* [Request]:
Arrange the records, from the start through the line containing "been: been -> book", as a Markdown table with two columns: Row, holding a running number, and Entry, holding the line itself. Leave out any blank lines.

* [Supplied records]:
# # # # #

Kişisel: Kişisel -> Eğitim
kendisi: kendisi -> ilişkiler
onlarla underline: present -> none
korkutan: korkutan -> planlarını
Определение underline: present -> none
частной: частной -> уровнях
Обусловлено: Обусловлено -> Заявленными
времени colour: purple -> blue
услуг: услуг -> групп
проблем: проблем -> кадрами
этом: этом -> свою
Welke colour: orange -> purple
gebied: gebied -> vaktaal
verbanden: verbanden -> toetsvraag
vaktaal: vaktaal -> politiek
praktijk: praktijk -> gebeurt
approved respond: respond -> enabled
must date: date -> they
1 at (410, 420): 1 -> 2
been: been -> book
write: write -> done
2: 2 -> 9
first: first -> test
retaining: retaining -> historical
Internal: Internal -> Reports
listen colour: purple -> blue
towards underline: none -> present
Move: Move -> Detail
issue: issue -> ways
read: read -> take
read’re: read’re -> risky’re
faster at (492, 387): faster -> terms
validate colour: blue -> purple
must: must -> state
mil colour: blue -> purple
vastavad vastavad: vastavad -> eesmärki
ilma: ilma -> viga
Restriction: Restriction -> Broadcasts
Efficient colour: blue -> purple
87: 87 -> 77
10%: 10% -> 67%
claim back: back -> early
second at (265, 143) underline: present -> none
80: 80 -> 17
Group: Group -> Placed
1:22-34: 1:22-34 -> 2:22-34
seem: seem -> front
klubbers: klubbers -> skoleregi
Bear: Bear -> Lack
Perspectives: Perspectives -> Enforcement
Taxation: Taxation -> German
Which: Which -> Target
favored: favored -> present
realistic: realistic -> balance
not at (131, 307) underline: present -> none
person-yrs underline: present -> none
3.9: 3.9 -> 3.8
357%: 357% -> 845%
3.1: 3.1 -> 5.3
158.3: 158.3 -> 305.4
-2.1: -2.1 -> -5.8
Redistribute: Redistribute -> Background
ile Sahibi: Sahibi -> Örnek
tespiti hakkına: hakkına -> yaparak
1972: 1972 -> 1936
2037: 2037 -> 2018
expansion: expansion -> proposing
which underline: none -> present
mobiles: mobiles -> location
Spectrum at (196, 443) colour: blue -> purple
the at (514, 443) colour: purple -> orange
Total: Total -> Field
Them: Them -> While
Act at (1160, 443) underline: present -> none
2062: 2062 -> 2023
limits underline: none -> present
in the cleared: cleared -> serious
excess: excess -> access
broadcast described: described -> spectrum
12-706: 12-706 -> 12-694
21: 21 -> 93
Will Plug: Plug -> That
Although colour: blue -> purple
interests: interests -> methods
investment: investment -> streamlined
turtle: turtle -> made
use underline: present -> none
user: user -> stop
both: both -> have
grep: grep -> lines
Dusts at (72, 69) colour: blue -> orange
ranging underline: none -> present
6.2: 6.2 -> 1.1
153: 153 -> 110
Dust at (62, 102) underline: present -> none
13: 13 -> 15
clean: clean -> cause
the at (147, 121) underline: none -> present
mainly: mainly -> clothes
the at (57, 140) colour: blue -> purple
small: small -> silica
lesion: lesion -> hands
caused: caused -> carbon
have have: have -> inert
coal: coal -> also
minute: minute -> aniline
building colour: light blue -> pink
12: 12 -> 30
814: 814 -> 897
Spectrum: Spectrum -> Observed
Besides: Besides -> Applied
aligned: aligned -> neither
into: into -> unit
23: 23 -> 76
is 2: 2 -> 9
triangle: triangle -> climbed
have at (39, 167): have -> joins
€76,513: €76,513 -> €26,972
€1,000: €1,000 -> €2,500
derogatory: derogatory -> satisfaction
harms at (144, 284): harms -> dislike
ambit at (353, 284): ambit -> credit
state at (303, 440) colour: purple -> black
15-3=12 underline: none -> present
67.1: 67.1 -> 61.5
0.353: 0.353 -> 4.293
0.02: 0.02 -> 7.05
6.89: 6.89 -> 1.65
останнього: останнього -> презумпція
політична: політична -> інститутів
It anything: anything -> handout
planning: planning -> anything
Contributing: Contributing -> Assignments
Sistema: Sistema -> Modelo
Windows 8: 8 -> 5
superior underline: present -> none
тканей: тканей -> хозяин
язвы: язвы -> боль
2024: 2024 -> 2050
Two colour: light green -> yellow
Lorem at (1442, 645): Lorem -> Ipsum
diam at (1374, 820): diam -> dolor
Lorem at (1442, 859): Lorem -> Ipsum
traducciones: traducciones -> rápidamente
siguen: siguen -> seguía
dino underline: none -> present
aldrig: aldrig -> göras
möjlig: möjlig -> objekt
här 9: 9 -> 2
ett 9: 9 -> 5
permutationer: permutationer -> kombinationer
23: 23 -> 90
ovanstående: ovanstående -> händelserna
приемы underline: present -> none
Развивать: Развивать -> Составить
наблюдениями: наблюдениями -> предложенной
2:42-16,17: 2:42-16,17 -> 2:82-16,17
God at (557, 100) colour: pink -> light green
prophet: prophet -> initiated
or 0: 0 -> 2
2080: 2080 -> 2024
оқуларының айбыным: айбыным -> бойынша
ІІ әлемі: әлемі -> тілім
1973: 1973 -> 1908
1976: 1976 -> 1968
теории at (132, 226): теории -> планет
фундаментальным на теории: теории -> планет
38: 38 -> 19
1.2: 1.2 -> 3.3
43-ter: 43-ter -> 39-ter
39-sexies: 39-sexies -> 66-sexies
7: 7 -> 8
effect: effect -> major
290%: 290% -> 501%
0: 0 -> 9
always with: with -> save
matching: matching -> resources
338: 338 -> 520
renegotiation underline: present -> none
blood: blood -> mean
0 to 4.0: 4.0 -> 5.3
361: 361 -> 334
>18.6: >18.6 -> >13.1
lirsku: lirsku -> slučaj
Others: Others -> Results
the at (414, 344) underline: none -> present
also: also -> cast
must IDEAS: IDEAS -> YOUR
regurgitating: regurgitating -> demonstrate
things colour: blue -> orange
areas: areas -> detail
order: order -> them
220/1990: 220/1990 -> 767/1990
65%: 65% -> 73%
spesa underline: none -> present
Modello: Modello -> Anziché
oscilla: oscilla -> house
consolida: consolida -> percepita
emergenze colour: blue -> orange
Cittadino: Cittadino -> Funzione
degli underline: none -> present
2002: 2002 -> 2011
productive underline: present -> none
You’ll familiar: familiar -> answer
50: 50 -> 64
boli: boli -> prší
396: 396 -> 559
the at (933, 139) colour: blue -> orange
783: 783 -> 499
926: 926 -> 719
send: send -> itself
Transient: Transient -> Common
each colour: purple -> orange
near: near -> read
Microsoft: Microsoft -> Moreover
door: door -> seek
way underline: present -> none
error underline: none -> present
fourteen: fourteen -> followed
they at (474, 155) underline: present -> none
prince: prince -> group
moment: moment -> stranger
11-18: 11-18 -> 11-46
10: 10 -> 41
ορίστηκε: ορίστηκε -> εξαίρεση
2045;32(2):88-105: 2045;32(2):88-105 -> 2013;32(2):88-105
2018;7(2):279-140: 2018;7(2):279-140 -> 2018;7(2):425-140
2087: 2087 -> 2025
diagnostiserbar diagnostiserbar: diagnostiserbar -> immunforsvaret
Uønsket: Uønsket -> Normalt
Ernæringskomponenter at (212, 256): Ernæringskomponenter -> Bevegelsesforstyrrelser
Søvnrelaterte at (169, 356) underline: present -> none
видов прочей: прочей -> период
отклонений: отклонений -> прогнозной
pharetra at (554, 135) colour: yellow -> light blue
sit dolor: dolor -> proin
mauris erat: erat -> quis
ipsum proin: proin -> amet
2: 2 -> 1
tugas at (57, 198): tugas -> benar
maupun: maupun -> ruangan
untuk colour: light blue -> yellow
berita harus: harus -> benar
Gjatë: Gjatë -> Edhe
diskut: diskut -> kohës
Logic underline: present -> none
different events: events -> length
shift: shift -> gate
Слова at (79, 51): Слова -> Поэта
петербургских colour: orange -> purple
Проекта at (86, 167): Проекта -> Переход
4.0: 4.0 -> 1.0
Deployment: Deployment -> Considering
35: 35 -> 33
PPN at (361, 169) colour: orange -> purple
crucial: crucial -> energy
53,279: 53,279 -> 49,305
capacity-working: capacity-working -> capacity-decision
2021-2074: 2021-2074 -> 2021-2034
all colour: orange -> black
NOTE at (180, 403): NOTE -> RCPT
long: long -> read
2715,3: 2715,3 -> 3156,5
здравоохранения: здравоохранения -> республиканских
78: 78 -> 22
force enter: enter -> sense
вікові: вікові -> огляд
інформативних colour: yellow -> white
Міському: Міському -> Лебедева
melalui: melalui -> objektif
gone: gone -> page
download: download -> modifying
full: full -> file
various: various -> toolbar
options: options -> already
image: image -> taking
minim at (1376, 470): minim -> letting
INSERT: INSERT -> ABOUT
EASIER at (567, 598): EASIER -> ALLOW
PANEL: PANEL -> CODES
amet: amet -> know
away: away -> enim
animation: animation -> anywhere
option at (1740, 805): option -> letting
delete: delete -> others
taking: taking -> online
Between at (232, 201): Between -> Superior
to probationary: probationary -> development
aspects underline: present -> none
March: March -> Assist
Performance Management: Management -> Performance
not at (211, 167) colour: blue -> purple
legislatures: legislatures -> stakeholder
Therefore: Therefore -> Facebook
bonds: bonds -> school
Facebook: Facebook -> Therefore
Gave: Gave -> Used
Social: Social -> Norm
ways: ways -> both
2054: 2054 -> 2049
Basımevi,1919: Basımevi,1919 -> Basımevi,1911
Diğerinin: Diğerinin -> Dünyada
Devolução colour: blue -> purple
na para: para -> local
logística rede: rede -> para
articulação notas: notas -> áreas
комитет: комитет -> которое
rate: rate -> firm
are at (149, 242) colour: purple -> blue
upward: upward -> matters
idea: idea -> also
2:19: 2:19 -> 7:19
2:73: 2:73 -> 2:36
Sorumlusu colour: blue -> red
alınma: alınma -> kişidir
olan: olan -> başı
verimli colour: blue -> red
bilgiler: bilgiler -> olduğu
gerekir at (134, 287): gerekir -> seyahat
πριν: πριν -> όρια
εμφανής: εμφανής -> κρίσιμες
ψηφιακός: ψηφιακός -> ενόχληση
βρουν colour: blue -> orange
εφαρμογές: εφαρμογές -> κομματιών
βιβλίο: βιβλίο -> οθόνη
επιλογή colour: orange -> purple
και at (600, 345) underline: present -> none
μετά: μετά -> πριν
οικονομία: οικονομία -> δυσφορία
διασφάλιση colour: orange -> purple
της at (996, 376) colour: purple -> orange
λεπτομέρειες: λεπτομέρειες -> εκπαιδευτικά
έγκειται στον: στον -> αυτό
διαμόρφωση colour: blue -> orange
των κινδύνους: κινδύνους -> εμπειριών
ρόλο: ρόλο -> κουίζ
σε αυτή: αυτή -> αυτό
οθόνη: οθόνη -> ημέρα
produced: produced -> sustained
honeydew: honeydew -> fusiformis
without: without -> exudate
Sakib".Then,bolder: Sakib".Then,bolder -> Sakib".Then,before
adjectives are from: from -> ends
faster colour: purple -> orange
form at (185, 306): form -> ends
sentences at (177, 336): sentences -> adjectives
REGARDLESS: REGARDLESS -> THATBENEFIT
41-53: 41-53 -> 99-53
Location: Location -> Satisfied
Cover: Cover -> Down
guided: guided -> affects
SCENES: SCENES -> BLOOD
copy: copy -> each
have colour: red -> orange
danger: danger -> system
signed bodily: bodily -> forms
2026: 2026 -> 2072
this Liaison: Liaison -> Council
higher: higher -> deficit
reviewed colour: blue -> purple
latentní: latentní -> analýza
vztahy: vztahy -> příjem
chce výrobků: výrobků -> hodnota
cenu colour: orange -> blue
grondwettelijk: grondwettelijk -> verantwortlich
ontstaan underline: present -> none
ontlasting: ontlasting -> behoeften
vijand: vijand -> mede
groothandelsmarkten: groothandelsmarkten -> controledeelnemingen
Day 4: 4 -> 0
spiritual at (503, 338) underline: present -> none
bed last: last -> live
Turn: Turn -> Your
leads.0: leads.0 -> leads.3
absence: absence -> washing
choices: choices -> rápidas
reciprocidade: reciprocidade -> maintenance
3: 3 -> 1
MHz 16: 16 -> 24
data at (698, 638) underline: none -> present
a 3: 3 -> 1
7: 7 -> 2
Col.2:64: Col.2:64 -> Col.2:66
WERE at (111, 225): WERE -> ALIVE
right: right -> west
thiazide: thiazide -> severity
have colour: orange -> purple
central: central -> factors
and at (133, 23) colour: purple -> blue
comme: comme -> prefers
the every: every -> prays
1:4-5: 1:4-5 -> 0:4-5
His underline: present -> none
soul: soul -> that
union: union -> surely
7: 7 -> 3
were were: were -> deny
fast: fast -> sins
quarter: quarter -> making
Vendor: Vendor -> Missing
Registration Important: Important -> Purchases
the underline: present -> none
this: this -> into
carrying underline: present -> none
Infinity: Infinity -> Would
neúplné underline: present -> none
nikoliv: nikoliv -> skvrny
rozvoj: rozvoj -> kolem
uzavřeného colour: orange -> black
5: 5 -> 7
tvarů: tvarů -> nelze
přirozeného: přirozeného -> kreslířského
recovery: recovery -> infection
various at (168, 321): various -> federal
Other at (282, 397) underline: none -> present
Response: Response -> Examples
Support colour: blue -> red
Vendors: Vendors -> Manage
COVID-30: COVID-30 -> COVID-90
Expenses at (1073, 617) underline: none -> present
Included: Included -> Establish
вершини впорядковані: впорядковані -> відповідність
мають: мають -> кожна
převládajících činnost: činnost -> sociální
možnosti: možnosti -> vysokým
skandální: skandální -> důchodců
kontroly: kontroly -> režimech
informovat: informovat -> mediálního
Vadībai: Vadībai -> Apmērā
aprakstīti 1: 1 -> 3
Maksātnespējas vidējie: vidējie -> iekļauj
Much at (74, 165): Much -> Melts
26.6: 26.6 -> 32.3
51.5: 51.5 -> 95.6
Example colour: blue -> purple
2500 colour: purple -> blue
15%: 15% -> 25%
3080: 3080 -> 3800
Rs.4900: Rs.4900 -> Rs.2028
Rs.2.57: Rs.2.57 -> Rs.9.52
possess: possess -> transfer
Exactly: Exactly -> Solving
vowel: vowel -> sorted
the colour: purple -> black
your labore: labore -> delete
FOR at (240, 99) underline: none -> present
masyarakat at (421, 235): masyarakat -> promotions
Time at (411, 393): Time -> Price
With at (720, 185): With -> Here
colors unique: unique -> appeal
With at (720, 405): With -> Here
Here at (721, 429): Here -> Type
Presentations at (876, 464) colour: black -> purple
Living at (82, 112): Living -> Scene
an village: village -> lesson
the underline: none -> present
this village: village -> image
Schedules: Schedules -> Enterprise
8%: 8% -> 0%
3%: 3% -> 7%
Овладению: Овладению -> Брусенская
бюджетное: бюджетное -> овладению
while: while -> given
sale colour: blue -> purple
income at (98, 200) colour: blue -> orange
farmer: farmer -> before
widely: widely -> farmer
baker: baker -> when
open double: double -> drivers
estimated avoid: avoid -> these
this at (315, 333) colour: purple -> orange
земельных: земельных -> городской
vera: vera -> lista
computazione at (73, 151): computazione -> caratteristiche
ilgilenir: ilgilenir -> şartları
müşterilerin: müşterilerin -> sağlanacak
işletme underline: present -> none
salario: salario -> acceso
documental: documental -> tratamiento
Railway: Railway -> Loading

# # # # #

* [Result for this task]:
| Row | Entry |
|---|---|
| 1 | Kişisel: Kişisel -> Eğitim |
| 2 | kendisi: kendisi -> ilişkiler |
| 3 | onlarla underline: present -> none |
| 4 | korkutan: korkutan -> planlarını |
| 5 | Определение underline: present -> none |
| 6 | частной: частной -> уровнях |
| 7 | Обусловлено: Обусловлено -> Заявленными |
| 8 | времени colour: purple -> blue |
| 9 | услуг: услуг -> групп |
| 10 | проблем: проблем -> кадрами |
| 11 | этом: этом -> свою |
| 12 | Welke colour: orange -> purple |
| 13 | gebied: gebied -> vaktaal |
| 14 | verbanden: verbanden -> toetsvraag |
| 15 | vaktaal: vaktaal -> politiek |
| 16 | praktijk: praktijk -> gebeurt |
| 17 | approved respond: respond -> enabled |
| 18 | must date: date -> they |
| 19 | 1 at (410, 420): 1 -> 2 |
| 20 | been: been -> book |